All parents will need to prepare themselves for milestones in their children’s lives if they want to react in a logical and supportive manner. Like it or not, your kids will begin to mature at some point, and they will start to make their own decisions. While you can attempt to point them in the right direction and ensure they remain on the straight and narrow, there is a decent chance your loved ones are going to cause a stir in the family home on at least a few occasions by the time they reach their teenage years. With that in mind, this article should help you to prepare.

Your child’s first day at high school

In most instances, your child’s first day at high school is not going to seem like too much of a traumatic event. However, for many parents, that is the first moment they realise their children are growing up and fending for themselves. Most young people don’t want their mother or father to drop them off at the high school, and so you will say goodbye to them in the morning, and then wait around for them to return home and give you a review in the afternoon. Do not make the mistake of becoming a teaching assistant so that you can stay close to your child. All you need to do to prepare for that moment is ensure that your loved ones have all the social and life skills they require to progress and make friends while they learn.

Your child’s first boyfriend or girlfriend

Fathers tend to dread this moment more than mothers, but there is no getting away from the fact that you’re going to feel somewhat strange the first time your child brings a boyfriend or girlfriend home. The vital thing to remember is that you need to treat the person with respect and give them the benefit of the doubt. Sure, they’re getting close to your son or daughter, but you should see that as a positive thing. It means that you managed to raise a child who is attractive and appealing enough for others to want to be in their company. Cook a dinner, then sit down and eat together.

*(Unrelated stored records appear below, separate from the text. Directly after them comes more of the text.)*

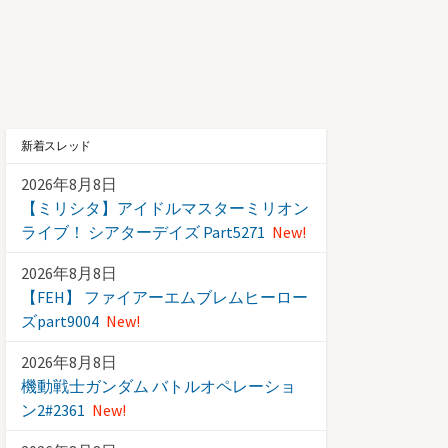
新着スレッド
2026年8月8日
【ミリシタ】アイドルマスターミリオン
ライブ！ シアターデイズ Part5271
New!
2026年8月8日
【FEH】 ファイアーエムブレムヒーロー
ズpart9004
New!
2026年8月8日
機動戦士ガンダム バトルオペレーショ
ン2#2361
New!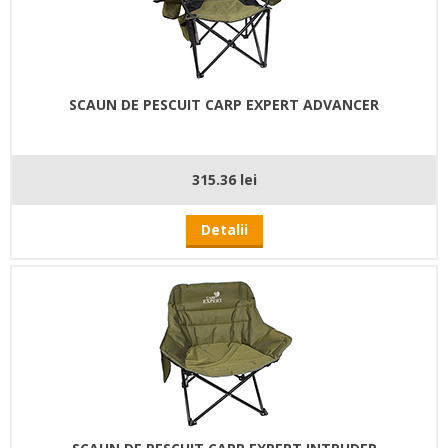
SCAUN DE PESCUIT CARP EXPERT ADVANCER
315.36 lei
Detalii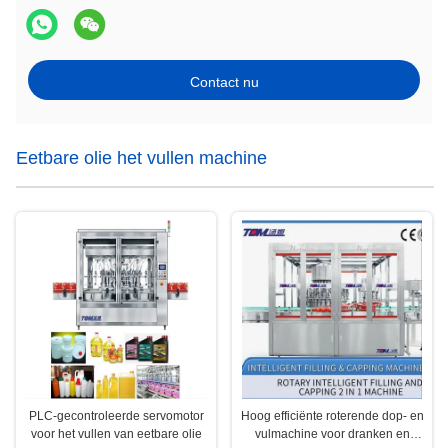
Contact nu
Eetbare olie het vullen machine
PLC-gecontroleerde servomotor
Hoog efficiënte roterende dop- en
voor het vullen van eetbare olie
vulmachine voor dranken en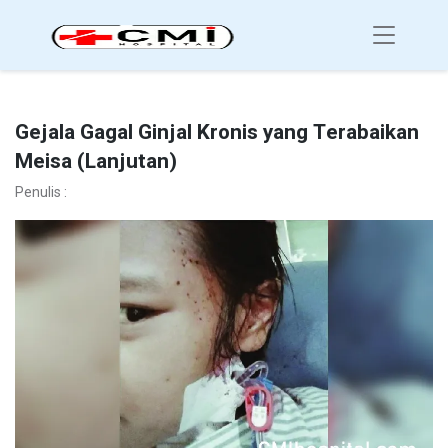
Gejala Gagal Ginjal Kronis yang Terabaikan
Meisa (Lanjutan)
Penulis :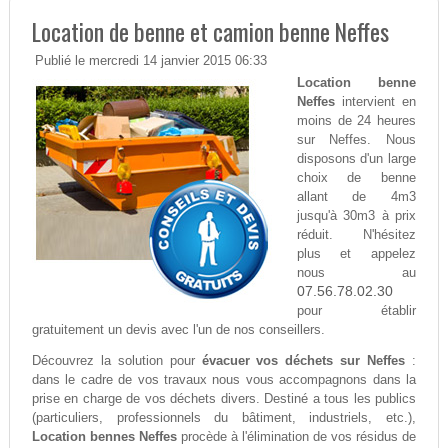
Location de benne et camion benne Neffes
Publié le mercredi 14 janvier 2015 06:33
Location benne
Neffes
intervient en
moins de 24 heures
sur Neffes. Nous
disposons d'un large
choix de benne
allant de 4m3
jusqu'à 30m3 à prix
réduit. N'hésitez
plus et appelez
nous au
07.56.78.02.30
pour établir
gratuitement un devis avec l'un de nos conseillers.
Découvrez la solution pour
évacuer vos déchets sur Neffes
:
dans le cadre de vos travaux nous vous accompagnons dans la
prise en charge de vos déchets divers. Destiné a tous les publics
(particuliers, professionnels du bâtiment, industriels, etc.),
Location bennes Neffes
procède à l'élimination de vos résidus de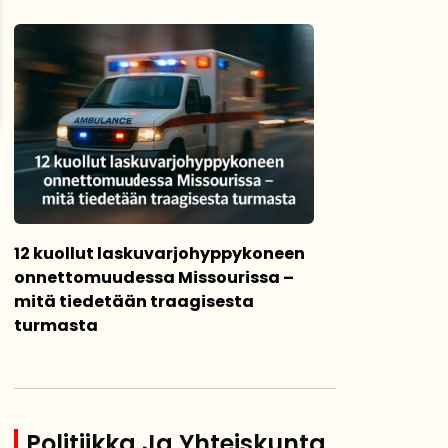
12 kuollut laskuvarjohyppykoneen
onnettomuudessa Missourissa –
mitä tiedetään traagisesta
turmasta
Politiikka Ja Yhteiskunta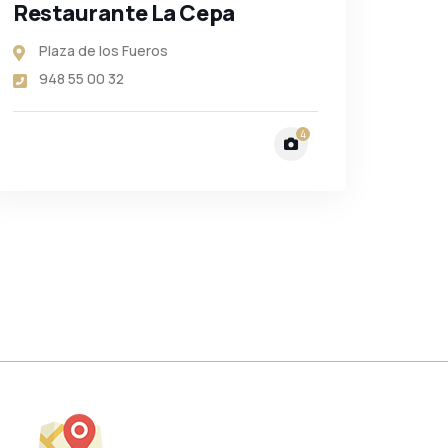
Restaurante La Cepa
Plaza de los Fueros
948 55 00 32
4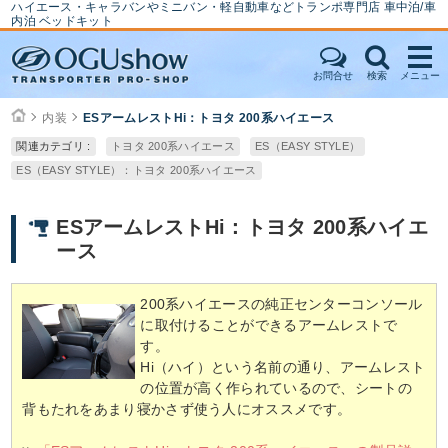
ハイエース・キャラバンやミニバン・軽自動車などトランポ専門店 車中泊/車
内泊 ベッドキット
お問合せ
検索
メニュー
内装
ESアームレストHi：トヨタ 200系ハイエース
関連カテゴリ :
トヨタ 200系ハイエース
ES（EASY STYLE）
ES（EASY STYLE）：トヨタ 200系ハイエース
ESアームレストHi：トヨタ 200系ハイエ
ース
200系ハイエースの純正センターコンソール
に取付けることができるアームレストで
す。
Hi（ハイ）という名前の通り、アームレスト
の位置が高く作られているので、シートの
背もたれをあまり寝かさず使う人にオススメです。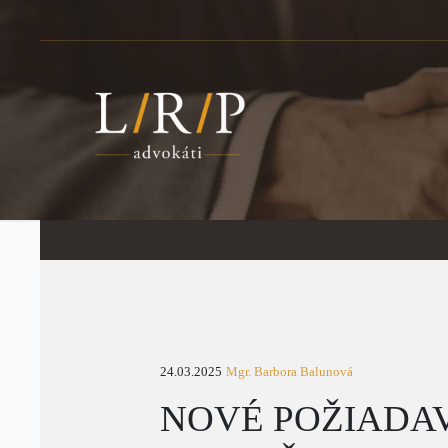
24.03.2025
Mgr. Barbora Balunová
NOVÉ POŽIADA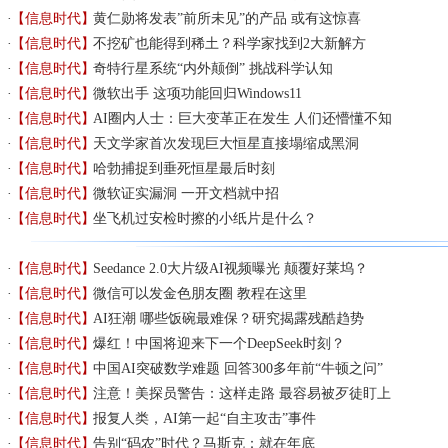
【信息时代】
黄仁勋将发表”前所未见”的产品 或有这惊喜
【信息时代】
不挖矿也能得到稀土？科学家找到2大新解方
【信息时代】
奇特行星系统“内外颠倒” 挑战科学认知
【信息时代】
微软出手 这项功能回归Windows11
【信息时代】
AI圈内人士：巨大变革正在发生 人们还懵懂不知
【信息时代】
天文学家首次发现巨大恒星直接塌缩成黑洞
【信息时代】
哈勃捕捉到垂死恒星最后时刻
【信息时代】
微软证实漏洞 一开文档就中招
【信息时代】
坐飞机过安检时擦的小纸片是什么？
【信息时代】
Seedance 2.0大片级AI视频曝光 颠覆好莱坞？
【信息时代】
微信可以发金色朋友圈 教程在这里
【信息时代】
AI狂潮 哪些饭碗最难保？研究揭露残酷趋势
【信息时代】
爆红！中国将迎来下一个DeepSeek时刻？
【信息时代】
中国AI突破数学难题 回答300多年前“牛顿之问”
【信息时代】
注意！美探员警告：这样走路 最容易被歹徒盯上
【信息时代】
报复人类，AI第一起“自主攻击”事件
【信息时代】
告别“码农”时代？马斯克：就在年底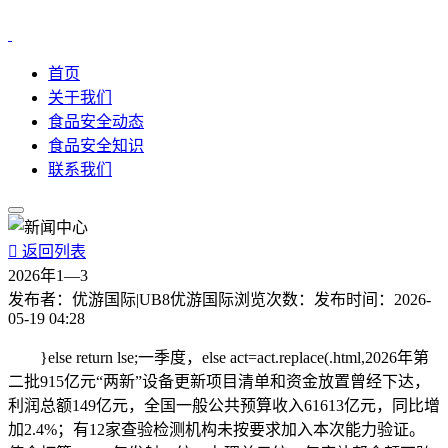
首页
关于我们
食品安全动态
食品安全知识
联系我们

返回列表
2026年1—3
发布者：
优游国际|UB8优游国际
浏览次数：
发布时间：
2026-
05-19 04:28
}else return lse;一季度，else act=act.replace(.html,2026年第
二批915亿元“两新”设备更新项目清单和资金放置曾经下达，
利润总额149亿元，全国一般公共预算收入61613亿元，同比增
加2.4%；有12家查验检测机构未按要求加入本次能力验证。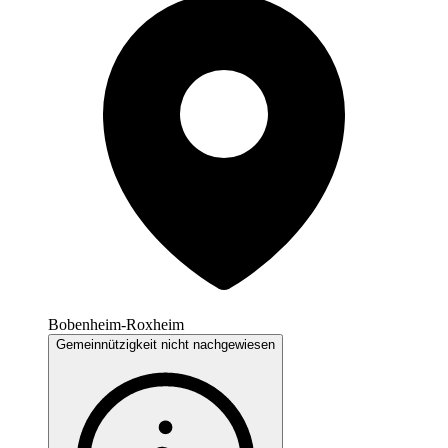
Bobenheim-Roxheim
Gemeinnützigkeit nicht nachgewiesen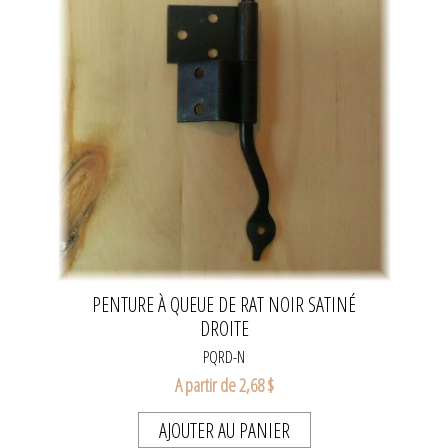
PENTURE À QUEUE DE RAT NOIR SATINÉ
DROITE
PQRD-N
A partir de 2,68 $
AJOUTER AU PANIER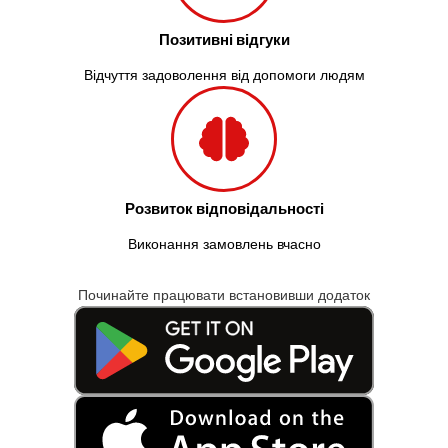
Позитивні відгуки
Відчуття задоволення від допомоги людям
Розвиток відповідальності
Виконання замовлень вчасно
Починайте працювати встановивши додаток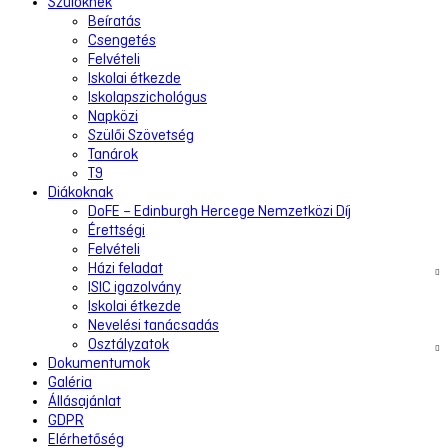
Szülőknek
Beíratás
Csengetés
Felvételi
Iskolai étkezde
Iskolapszichológus
Napközi
Szülői Szövetség
Tanárok
T9
Diákoknak
DoFE – Edinburgh Hercege Nemzetközi Díj
Érettségi
Felvételi
Házi feladat
ISIC igazolvány
Iskolai étkezde
Nevelési tanácsadás
Osztályzatok
Dokumentumok
Galéria
Állásajánlat
GDPR
Elérhetőség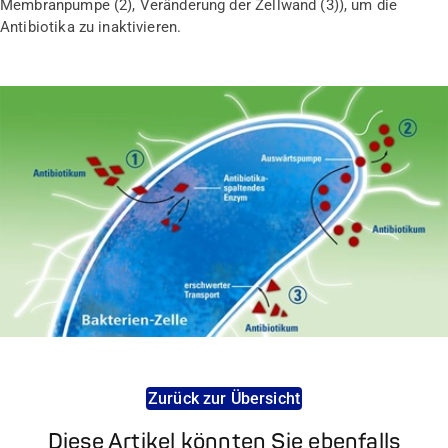
Membranpumpe (2), Veränderung der Zellwand (3)), um die
Antibiotika zu inaktivieren.
Zurück zur Übersicht
Diese Artikel könnten Sie ebenfalls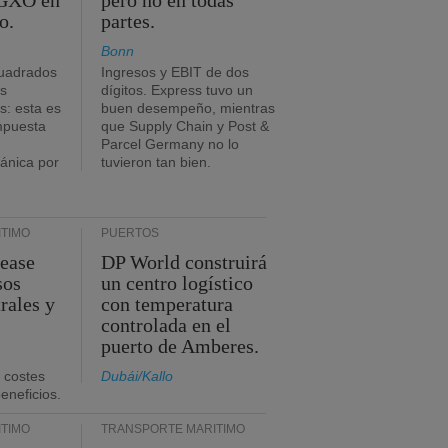
 GXO en
pero no en todas
o.
partes.
Bonn
uadrados
Ingresos y EBIT de dos
s
dígitos. Express tuvo un
: esta es
buen desempeño, mientras
impuesta
que Supply Chain y Post &
Parcel Germany no lo
tánica por
tuvieron tan bien.
TIMO
PUERTOS
Lease
DP World construirá
sos
un centro logístico
rales y
con temperatura
controlada en el
puerto de Amberes.
 costes
Dubái/Kallo
eneficios.
TIMO
TRANSPORTE MARÍTIMO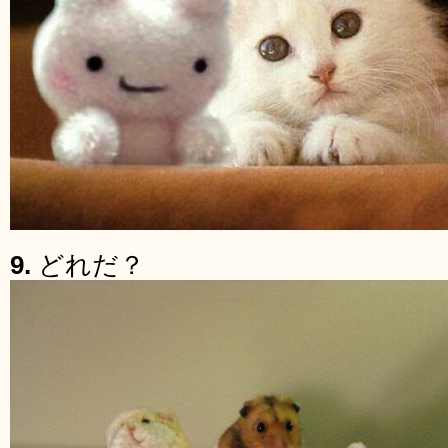
9.
どれだ？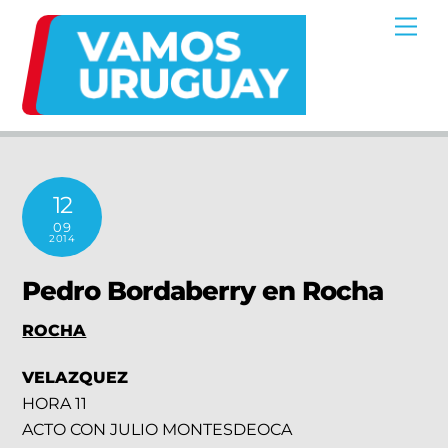
Skip
Me
to
content
12
09
2014
Pedro Bordaberry en Rocha
ROCHA
VELAZQUEZ
HORA 11
ACTO CON JULIO MONTESDEOCA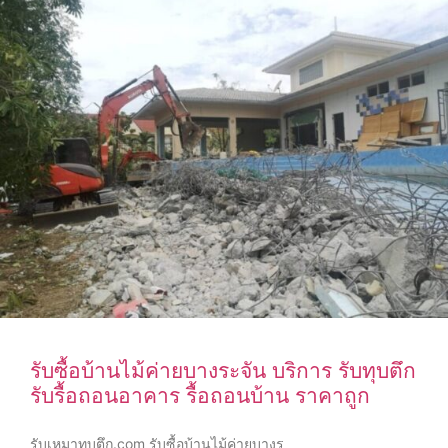
รับซื้อบ้านไม้ค่ายบางระจัน บริการ รับทุบตึก
รับรื้อถอนอาคาร รื้อถอนบ้าน ราคาถูก
รับเหมาทุบตึก.com รับซื้อบ้านไม้ค่ายบางร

Your child’s first attempt at body modifications

While this doesn’t happen to every parent, there is a decent chance your child will come home one day with a piercing or tattoo. There is no point getting angry or punishing your loved one for the action because you need to respect their right to do whatever they like with their bodies. So, put a smile on your face, pretend you’re not annoyed, and take your teen out to shop for belly bars or whatever else they need. Showing your support in that way will help you to build a strong bond with your child, and it will encourage them to feel confident about coming to you with problems in the future.

If all parents reading this post manage to prepare themselves for the milestones above, they should avoid getting angry or diving into a panic attack when those moments arrive. Your children will become adults one day, but that doesn’t mean they ever stop needing the love and guidance of their parents. Have fun!